-3

I am trying to cluster a large dataset using MLlib's gmm implementation. The problem is that my dataset has categorical inputs, which are being converted to floats within gmm's train function; so I am afraid that the algorithm is not treating the categorical data as categorical data but rather as continuous data. When I tried passing alphanumeric strings as training to the gmm's train function, it threw an type error saying it could not convert the given string to float. Are there ways of dealing with this problem of clustering categorical data using gmm's mllib implementation, or alternatively are there other clustering algorithms in mllib that enable clustering with categorical variables? rdd=sc.textFile('s3n://msd.data.test/sud/new_cls122016-04-26') # rdd1=rdd.map(lambda x:[x.split(',')[0],x.split(',')[1],x.split(',')[2],x.split(',')[3],x.split(',')[4],x.split(',')[5],x.split(',')[6],x.split(',')[7],x.split(',')[8]]) gmm=GaussianMixture.train(rdd1, 35,seed=10) label=gmm.predict(rdd1)

rdd1 is the training data with columns 0 to 6 being integers and, 7 and 8 being categorical variables.

`

user2233120
  • 1
  • 1
  • 1
  • I don't know about MLlib, but I have an unrelated tip.
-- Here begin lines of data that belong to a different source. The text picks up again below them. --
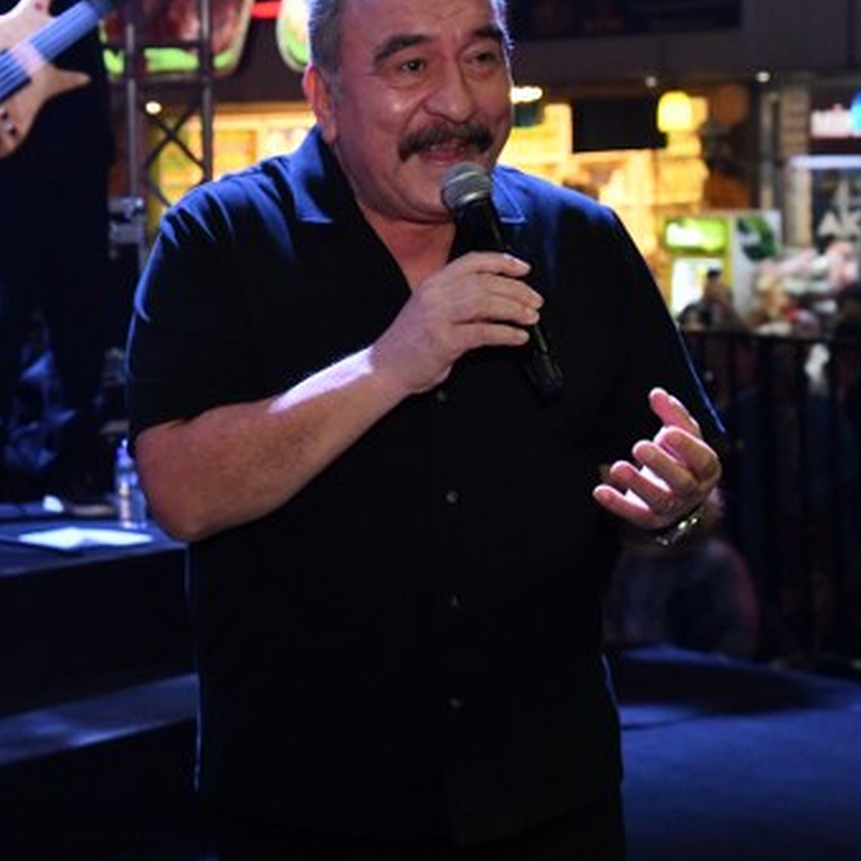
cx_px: 79
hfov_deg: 17.3
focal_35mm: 99
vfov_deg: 17.5
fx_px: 2786
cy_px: 327
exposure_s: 1/320
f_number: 5.6
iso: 8000
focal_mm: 55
You can simplify your `map` statement to `import csv; rdd.map(lambda x: csv.reader(x)[:8])`; [see here](http://stackoverflow.com/a/36408724/6157047) for more explanation. – Galen Long Apr 26 '16 at 21:09
  • no i am not looking to read t as a csv, i am trying to see if there is a way of handling categorical data while using gmm – user2233120 Apr 27 '16 at 08:46

1 Answers1

1

Gaussian distributions are only defined on continuous variables.

Because the normal (gaussian) distribution is continuous.

So encoding your categorial attributes into continuous variables probsbly the best that you can do besides ignoring them.

Has QUIT--Anony-Mousse
  • 76,138
  • 12
  • 138
  • 194